STUDY TEXT:
Court Opinion

ID: 7928749
Source: CourtListenerOpinion
Date Created: 2022-09-08 23:02:09.549069+00
Date Added: 2024-06-11T16:33:14.995659
License: Public Domain

Graves, J.
Mann being the owner of a brick building in East Saginaw leased one of the rooms in 1872 in writing for three years, with the privilege of five, to one Charles Doran. Doran in 1873, with Mann’s consent, put up a wooden partition across the room. It was about two-thirds the height of the room and had a door opening through it. It rvas nailed to blocks let through the plastering and nailed *541to the joists in the walls, and was fastened to the floor by being nailed to a strip of board which was nailed to the floor. It could be removed with no hurt to the building except the nail holes and such harm as would be caused by having the blocks there.
While Doran continued in occupation as tenant he sold the partition to defendant, and some time thereafter and during his lease he assigned the lease with all his rights to the fixtures to John A. Hubbard, who afterwards assigned the lease and his interest in the fixtures to Kandolph Mead.
February 12, 1876, the sheriff having process to collect of Mead a liquor tax under the law of 1875 levied upon this partition among other things as personal property which Mead owned. The premises had been used by Doran as a saloon and such use had been continued under the lease by the occupants before mentioned down to the time of this levy, and the partition had never been disturbed and so far as appears neither occupant had claimed to own it subsequent to Mann’s purchase. It had thus remained firmly attached to the building and as Mann’s property for more than two years.

WORK ORDER 1: Translate this sentence from the court opinion into Spanish: "It was about two-thirds the height of the room and had a door opening through it."
WORK ORDER 2: Carry the court opinion forward, starting after its final sentence.

INFORMATION PROVIDED:
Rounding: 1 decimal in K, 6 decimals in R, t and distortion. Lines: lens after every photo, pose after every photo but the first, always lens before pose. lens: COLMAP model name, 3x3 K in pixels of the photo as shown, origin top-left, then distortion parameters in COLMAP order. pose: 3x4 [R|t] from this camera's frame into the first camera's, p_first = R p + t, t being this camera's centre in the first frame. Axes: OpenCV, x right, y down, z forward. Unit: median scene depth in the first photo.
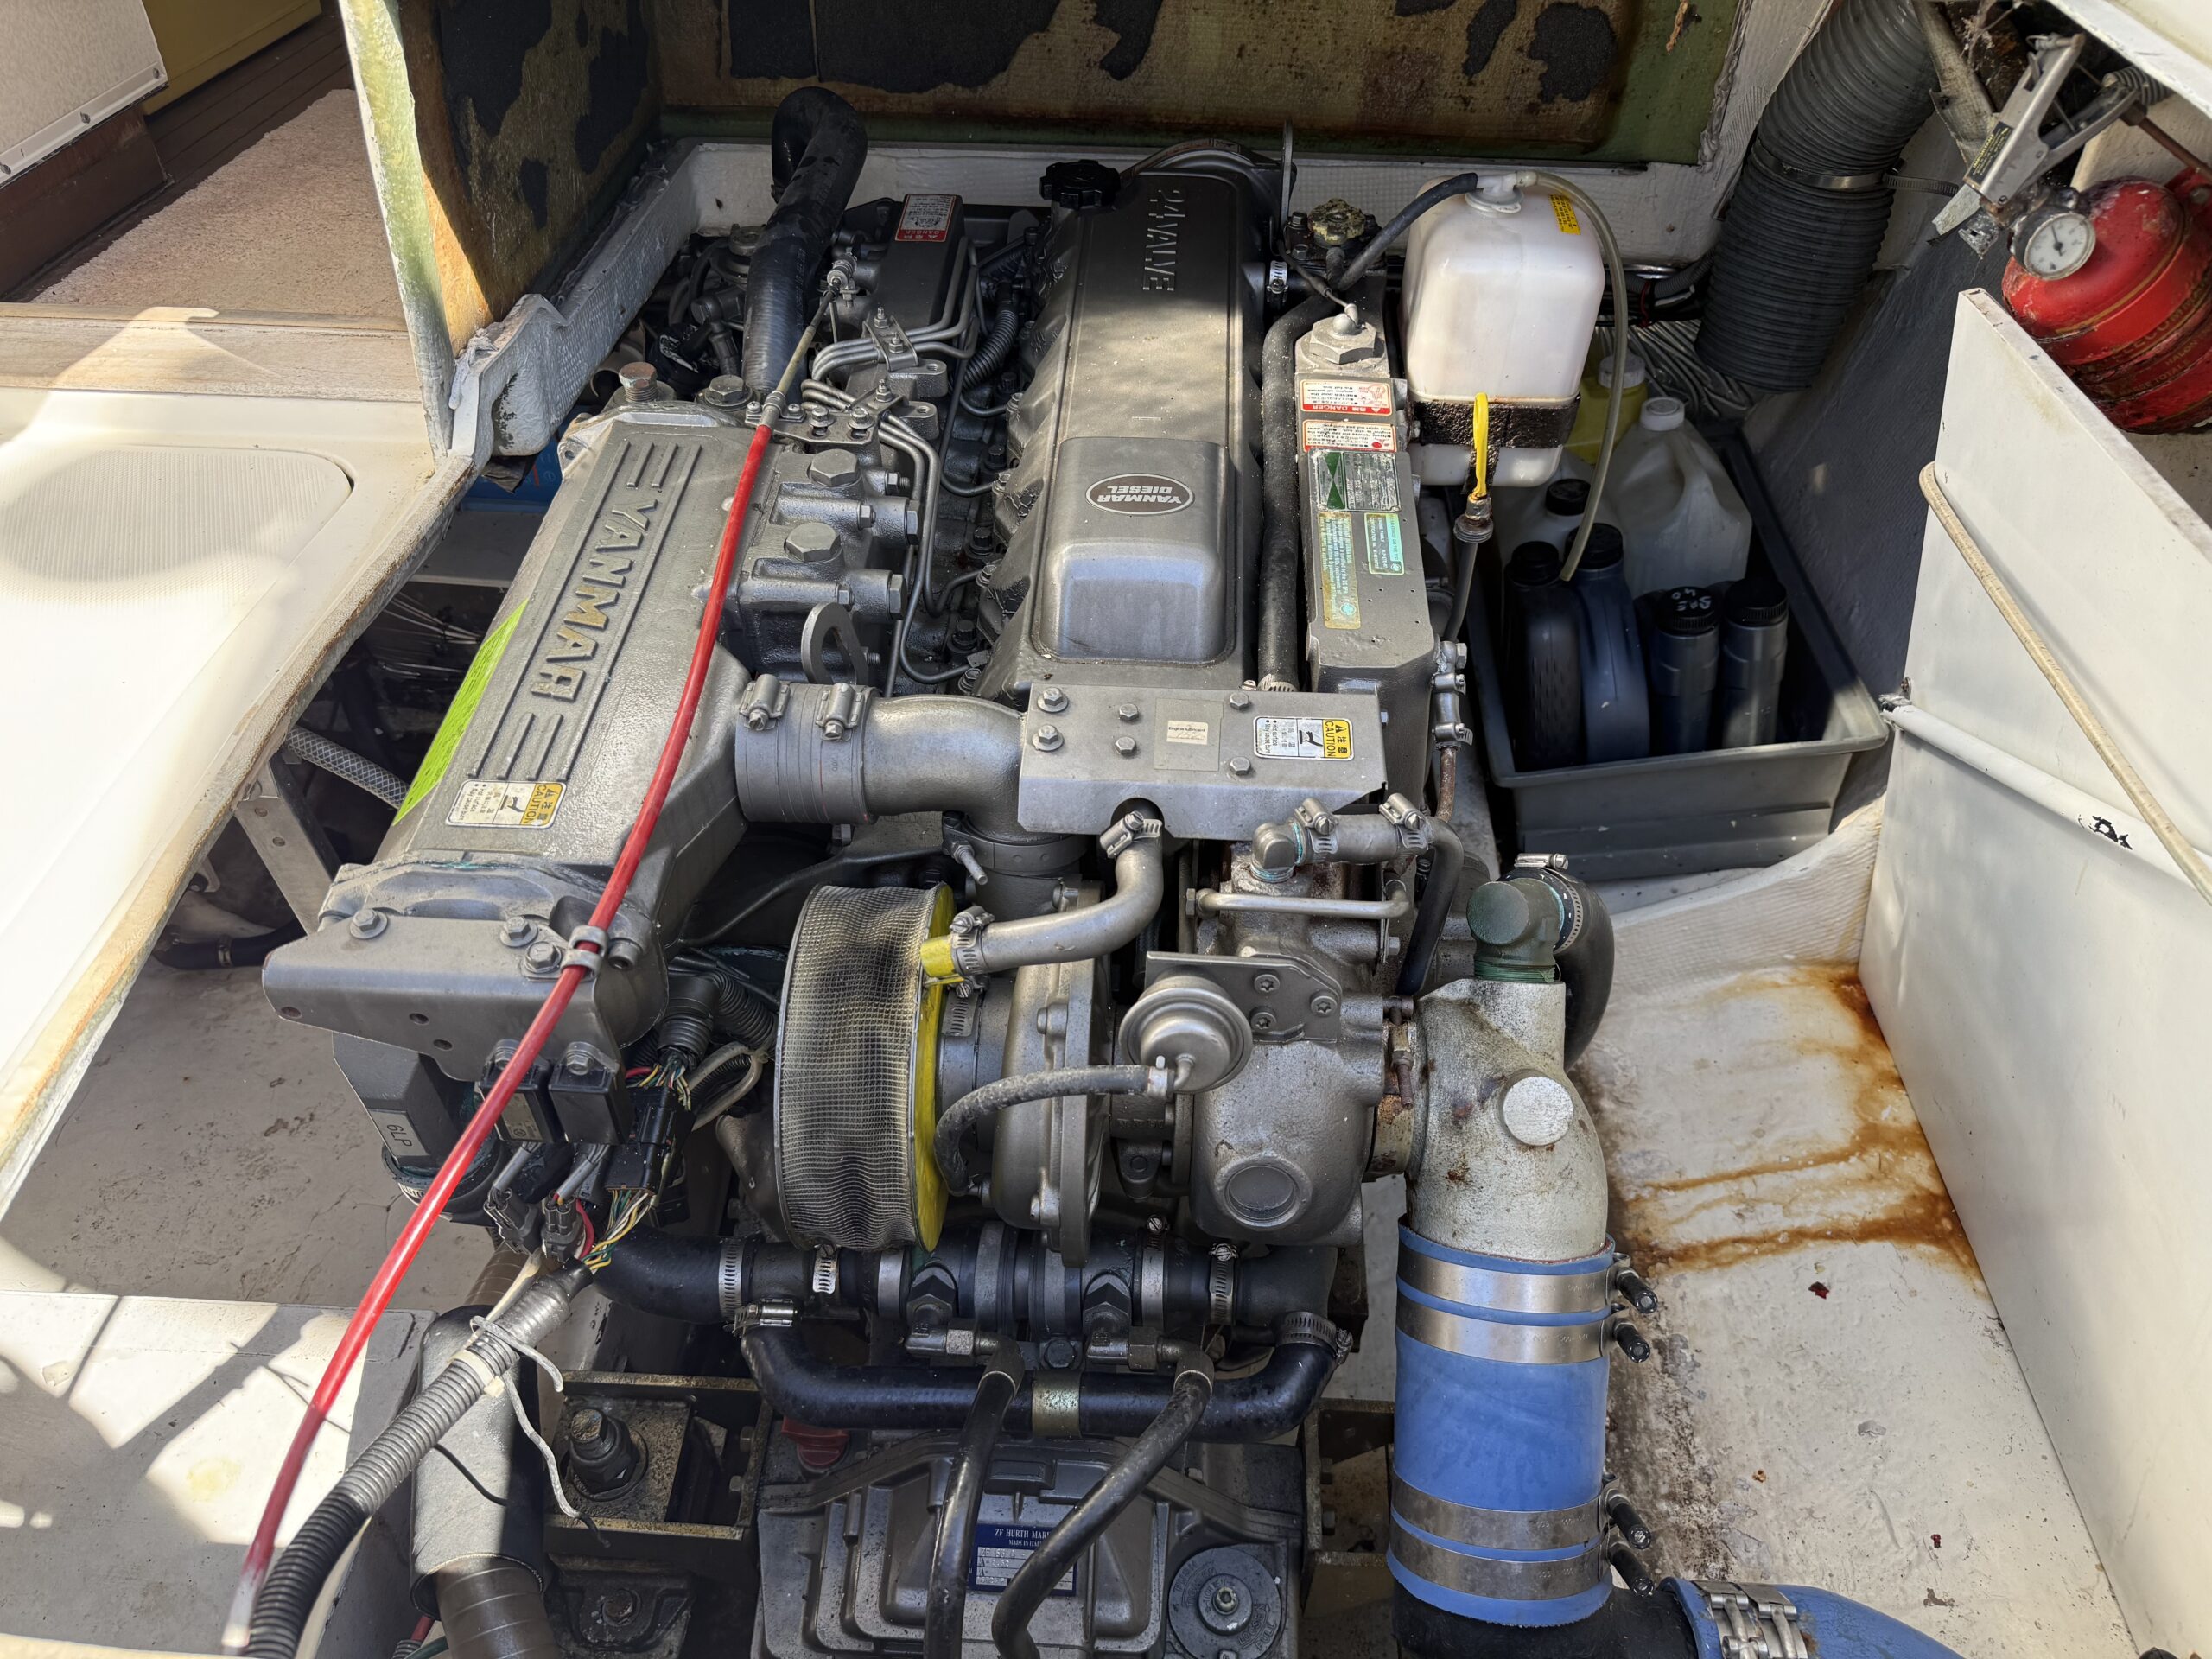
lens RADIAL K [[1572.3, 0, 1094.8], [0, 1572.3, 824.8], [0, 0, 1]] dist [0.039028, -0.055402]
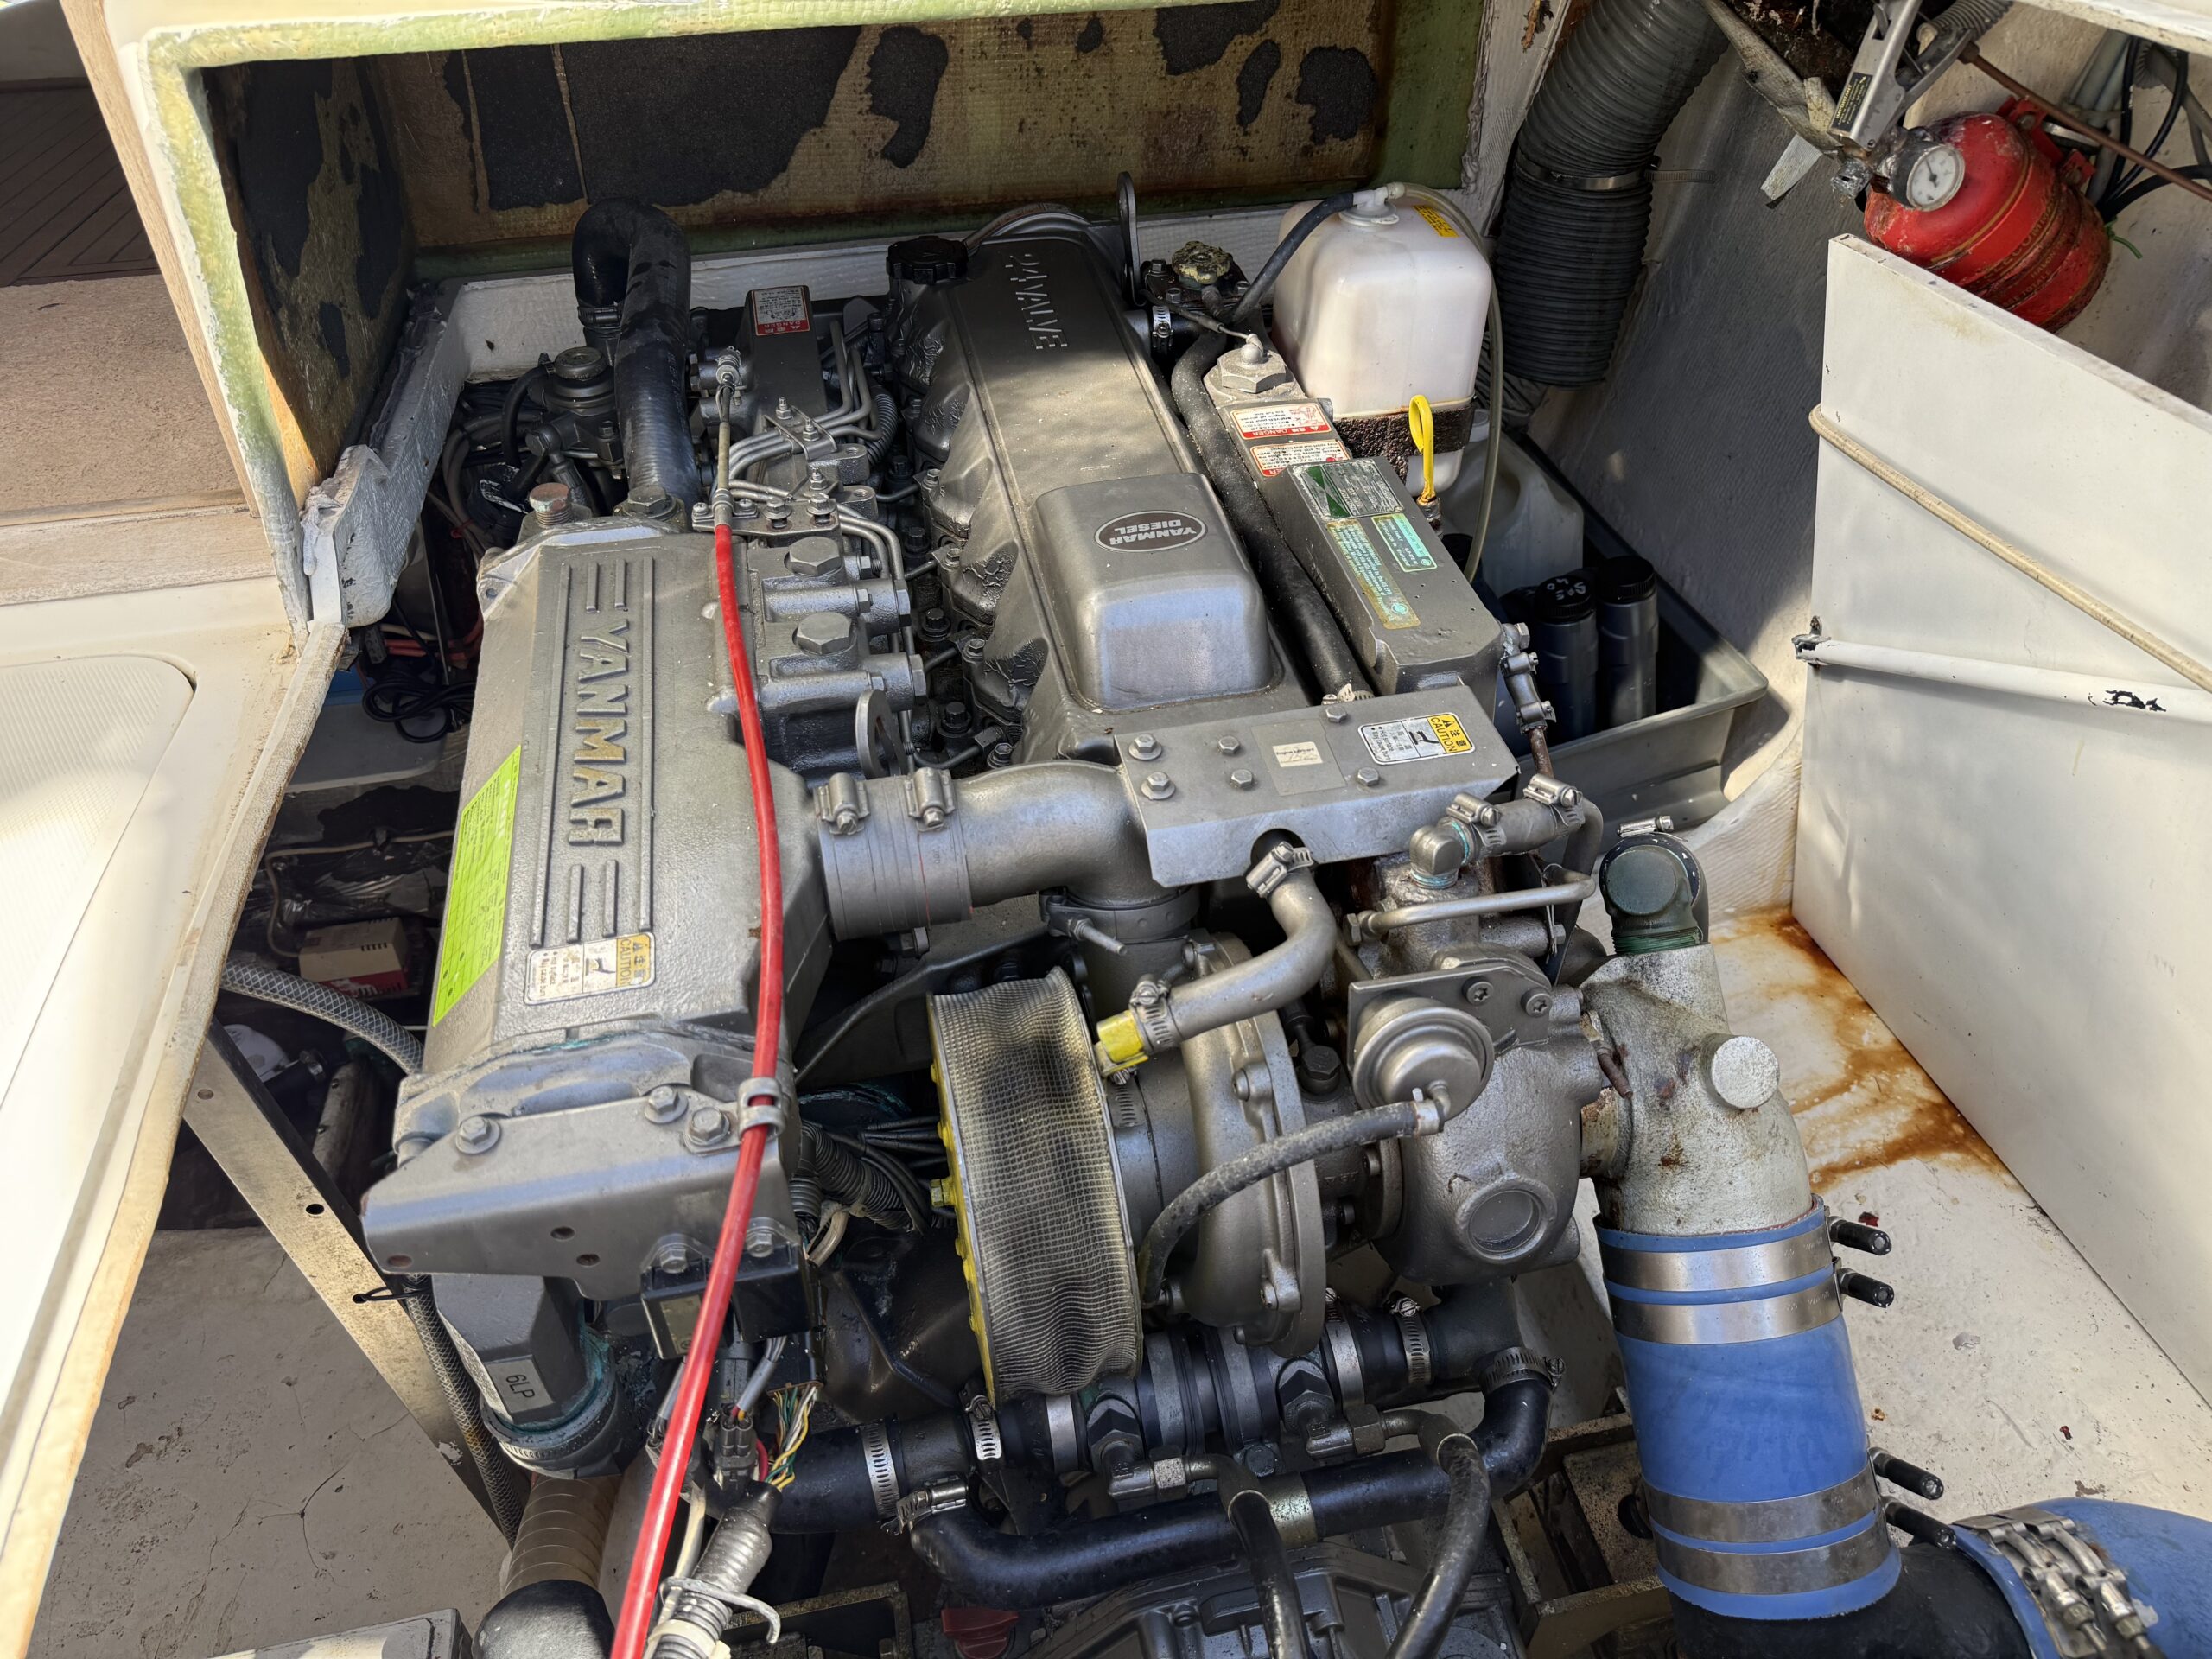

WRITTEN ANSWER 1: Medía aproximadamente dos tercios de la altura de la sala y tenía una puerta que se abría a través de ella.

WRITTEN ANSWER 2:
Pursuant to his levy the sheriff proceeded to sell. Defendant then notified his ownership to the sheriff but not to the plaintiff, and the latter had no knowledge of defendant’s claim. Both parties bid, the defendant’s bid being a small one at the commencement. The property was struck off to the plaintiff and he paid the amount to the sheriff. After this and on the same day the plaintiff went after the partition and found defendant in possession, who refused to allow the property to be removed.
The plaintiff then commenced this action of replevin and in executing the writ the property was detached and delivered over to the plaintiff.
The value was agreed to be $10. The defendant recovered and waiving return took judgment for the value. The facts were shown by stipulation.
The statement of the case is sufficient to dispose of it. The property was so attached that it could not be disposed *542of under process as goods and chattels. O' Brien v. Kusterer, 27 Mich., 289.
There was first the physical attachment by Doran, the tenant, and secondly his act of transfer to defendant as •owner of the reversion and which amounted to an admission by Doran that he retained no purpose, if he had ever had one, to claim any right to remove the property. The case •shows a clear union of intent and act. The property was therefore not leviable as personalty or subject as goods and chattels to replevin. Guthrie v. Jones, 108 Mass., 191; Brown v. Wallis, 115 Mass., 156.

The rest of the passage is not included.